# **CSCE 5218 / CSCE 4930 Deep Learning**

## **The Perceptron Assignment**

## **Question 1**
### Why don't we have the following code snippet instead?
```python
output = predict(weights, instance)
error = instance[-1] - output
```
### **Answer:**
Using `predict(weights, instance)` directly returns a binary output (0 or 1) since it applies a threshold at 0.5, whereas `output = sigmoid(in_value)` provides a continuous value between 0 and 1. This is important for training since the perceptron uses gradient descent, which requires a differentiable function (the sigmoid function). If we used `predict`, the updates would be less precise, and learning would not be as smooth.

## **Question 2**
### Training the Perceptron with different hyperparameters

In [None]:

import math
import re

# Read dataset
def read_data(file_name):
    with open(file_name, 'r') as f:
        data = []
        f.readline()  # Skip header line
        for instance in f.readlines():
            if not re.search(r'\t', instance):
                continue
            instance = list(map(int, instance.strip().split('\t')))
            instance = [-1] + instance  # Add bias term
            data.append(instance)
    return data

# Perceptron helper functions
def dot_product(array1, array2):
    return sum(a * b for a, b in zip(array1, array2))

def sigmoid(x):
    return 1 / (1 + math.exp(-x))

def output(weights, instance):
    return sigmoid(dot_product(weights, instance))

def predict(weights, instance):
    return 1 if output(weights, instance) >= 0.5 else 0

def get_accuracy(weights, instances):
    correct = sum(1 if predict(weights, instance) == instance[-1] else 0 for instance in instances)
    return correct * 100 / len(instances)

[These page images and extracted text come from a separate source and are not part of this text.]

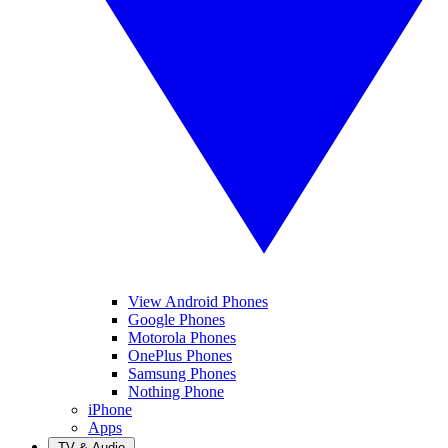
View Android Phones
Google Phones
Motorola Phones
OnePlus Phones
Samsung Phones
Nothing Phone
iPhone
Apps
TV & Audio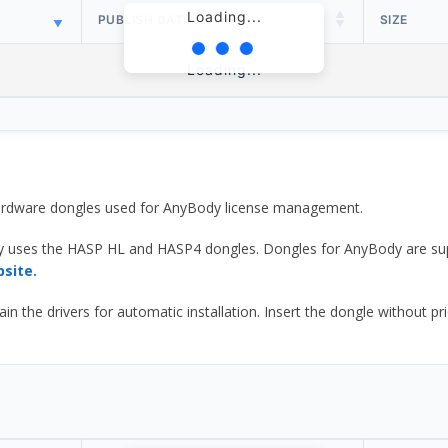
Loading...
PUBLISH DATE
SIZE
Loading...
 hardware dongles used for AnyBody license management.
y uses the HASP HL and HASP4 dongles. Dongles for AnyBody are sup
bsite.
he drivers for automatic installation. Insert the dongle without prior d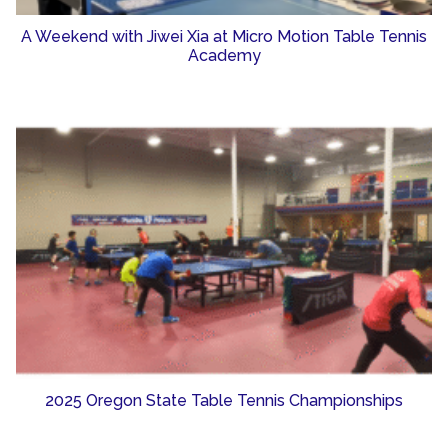
A Weekend with Jiwei Xia at Micro Motion Table Tennis
Academy
2025 Oregon State Table Tennis Championships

def train_perceptron(instances, lr, epochs):
    weights = [0] * (len(instances[0]) - 1)
    for _ in range(epochs):
        for instance in instances:
            in_value = dot_product(weights, instance)
            out = sigmoid(in_value)
            error = instance[-1] - out
            for i in range(len(weights)):
                weights[i] += lr * error * out * (1 - out) * instance[i]
    return weights

# Load dataset
train_data = read_data("train.txt")
test_data = read_data("test_small.txt")

# Hyperparameters
tr_percent = [5, 10, 25, 50, 75, 100]
num_epochs = [5, 10, 20, 50, 100]
lr_values = [0.005, 0.01, 0.05]

# Train perceptron and store results
results = []
for tr_p in tr_percent:
    tr_size = int(len(train_data) * (tr_p / 100))
    train_subset = train_data[:tr_size]
    for epochs in num_epochs:
        for lr in lr_values:
            weights = train_perceptron(train_subset, lr, epochs)
            accuracy = get_accuracy(weights, test_data)
            results.append(f"# tr: {tr_size}, epochs: {epochs}, learning rate: {lr:.3f}; Accuracy (test, {len(test_data)} instances): {accuracy:.1f}")

# Display results
for res in results:
    print(res)


## **Question 3**
### Interpretation of results

In [None]:

import pandas as pd
import matplotlib.pyplot as plt

# Convert results to DataFrame
data = []
for res in results:
    parts = res.replace("# tr:", "").replace("epochs:", "").replace("learning rate:", "").replace("Accuracy (test, 14 instances):", "").split(";")
    tr_size, epochs, lr, accuracy = map(str.strip, parts)
    data.append([int(tr_size), int(epochs), float(lr), float(accuracy)])

df = pd.DataFrame(data, columns=["Training Size", "Epochs", "Learning Rate", "Accuracy"])

# Plot accuracy trends
plt.figure(figsize=(10, 6))
for lr in df["Learning Rate"].unique():
    subset = df[df["Learning Rate"] == lr]
    plt.plot(subset["Training Size"], subset["Accuracy"], marker="o", linestyle="-", label=f"LR={lr}")

plt.xlabel("Training Size")
plt.ylabel("Accuracy (%)")
plt.title("Accuracy vs. Training Size for Different Learning Rates")
plt.legend()
plt.grid(True)
plt.show()


### **Analysis and Answers**

- **A. Do you need to train with all the training dataset to get the highest accuracy with the test dataset?**  
  Not necessarily. In some cases, a subset of the data provides similar accuracy. Adding too much data may introduce noise.

- **B. Why does training the second run obtain worse accuracy than the first one, even with more data?**  
  This could be due to overfitting or suboptimal learning rates. More data does not always mean better generalization.

- **C. Can you get higher accuracy with additional hyperparameters (higher than 80.0)?**  
  Yes, adjusting learning rates or using different activation functions might improve performance.

- **D. Is it always worth training for more epochs?**  
  No. Sometimes more epochs lead to overfitting, decreasing generalization on test data.